Metastrongylus

Scientific classification
- Domain: Eukaryota
- Kingdom: Animalia
- Phylum: Nematoda
- Class: Chromadorea
- Order: Rhabditida
- Family: Metastrongylidae
- Genus: Metastrongylus Molin, 1861
- Species: M. elongatus (Dujardin, 1845) syn. M. apri M. pudentodectus (Wostokow, 1905) M. salmi (Gedoelst, 1823) M. confusus (Jansen, 1964) M. asymmetricus (Noda, 1973)

= Metastrongylus =

Genus of roundworms

Metastrongylus is a genus of nematodes of the family Metastrongylidae, usually found as lungworms in pigs and sometimes causing parasitic bronchitis. It causes a disease called metastrongylosis.

== Species ==
- Metastrongylus elongatus (Dujardin, 1845) synonym Metastrongylus apri (Gmelin, 1780)
- Metastrongylus pudendotectus (Wostokow, 1905)
- Metastrongylus salmi (Gedoelst, 1823)
- Metastrongylus confusus (Jansen, 1964)
- Metastrongylus asymmetricus (Noda, 1973)

== Life cycle ==
The lifecycle is indirect.
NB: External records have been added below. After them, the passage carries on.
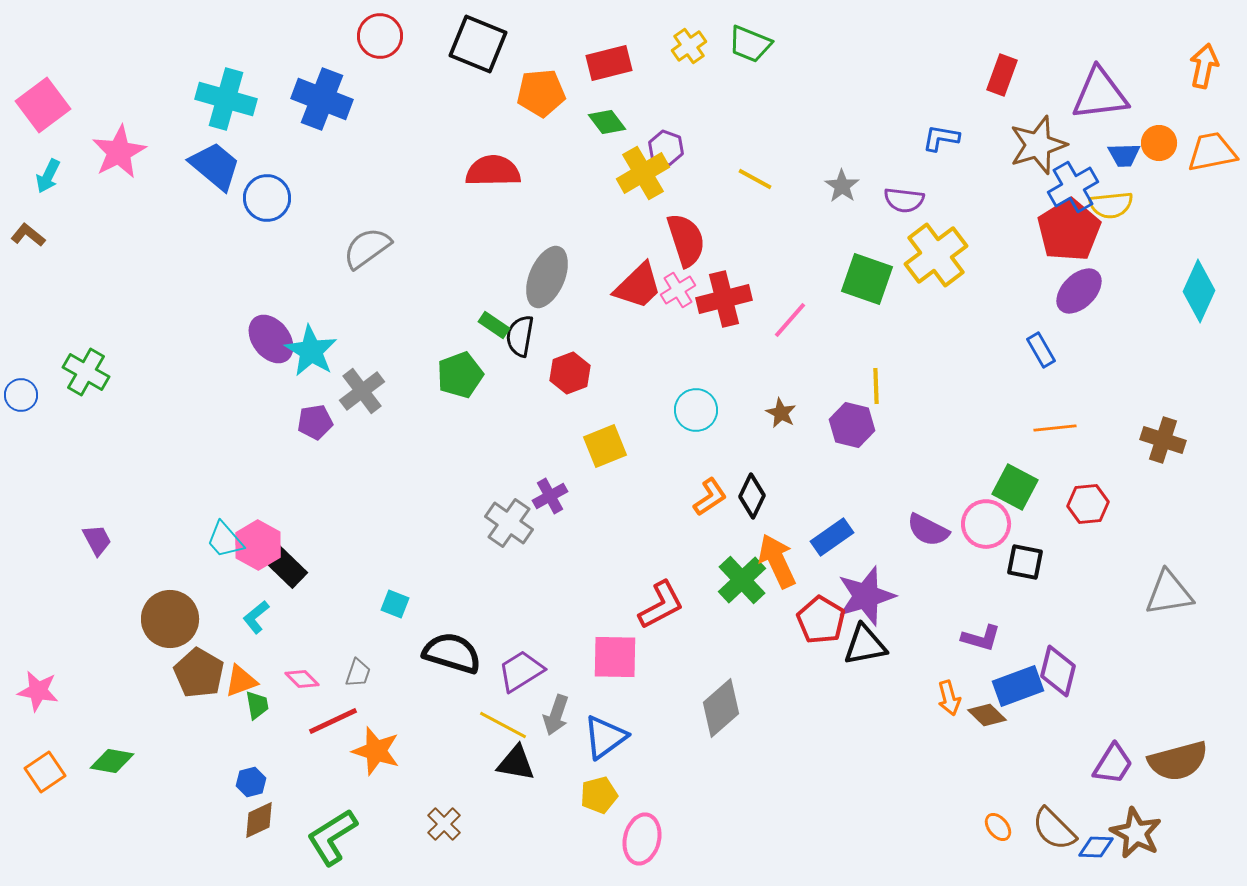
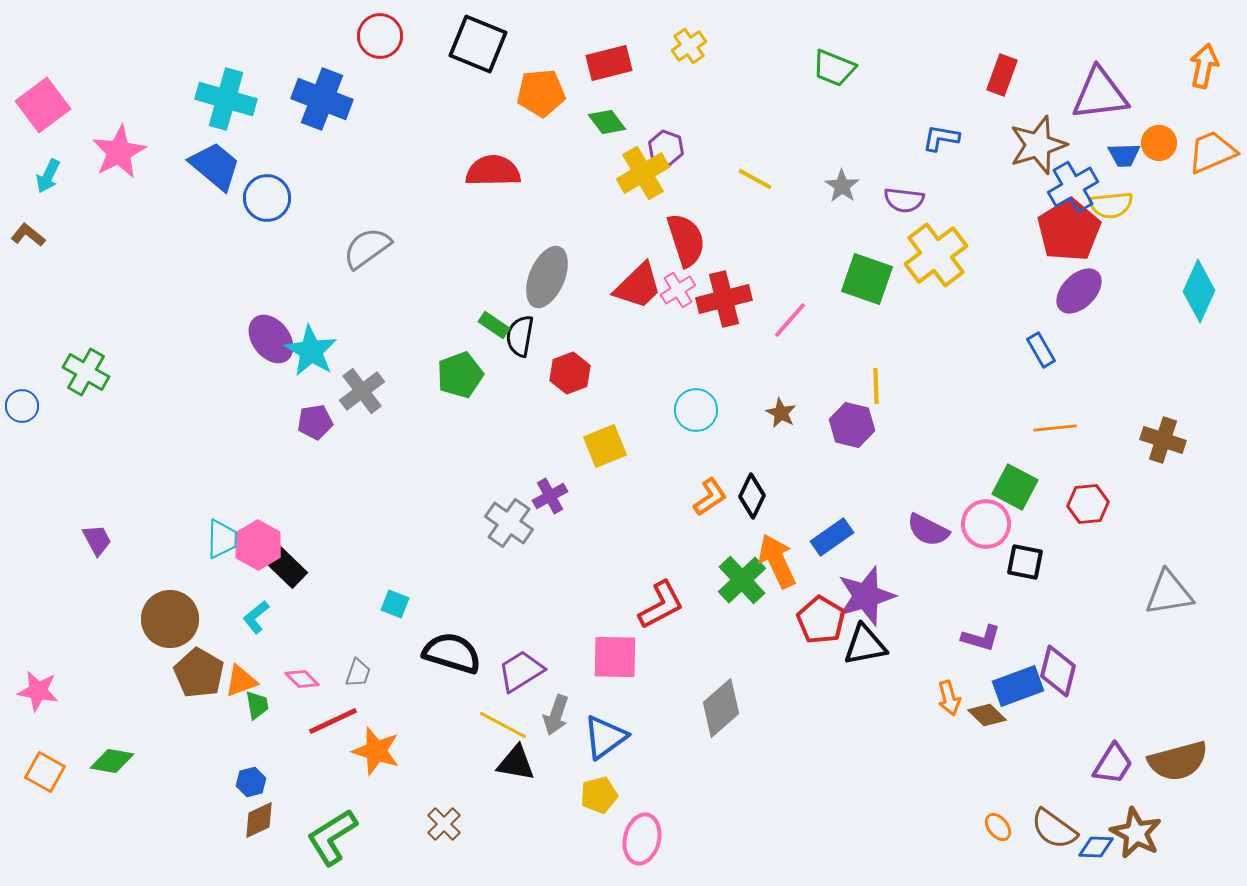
green trapezoid at (750, 44): moved 84 px right, 24 px down
orange trapezoid at (1212, 152): rotated 12 degrees counterclockwise
blue circle at (21, 395): moved 1 px right, 11 px down
cyan trapezoid at (225, 540): moved 3 px left, 1 px up; rotated 138 degrees counterclockwise
orange square at (45, 772): rotated 27 degrees counterclockwise
brown semicircle at (1054, 829): rotated 9 degrees counterclockwise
The eggs are laid by the adult worm in the bronchi. They are coughed up, swallowed, and passed out via the feces. The eggs are then eaten by earthworms in which they develop through three larval stages over 10 days to become infective. The cycle is completed by the pig eating the earthworm. Infection, therefore, only occurs where pigs have access to earthworms, for example, in outdoor production. The larvae from the earthworm penetrate the intestine and migrate via the lymph nodes and blood vessels to the lungs, undergoing two more larval stages in the process. The prepatent period is 3-4 weeks.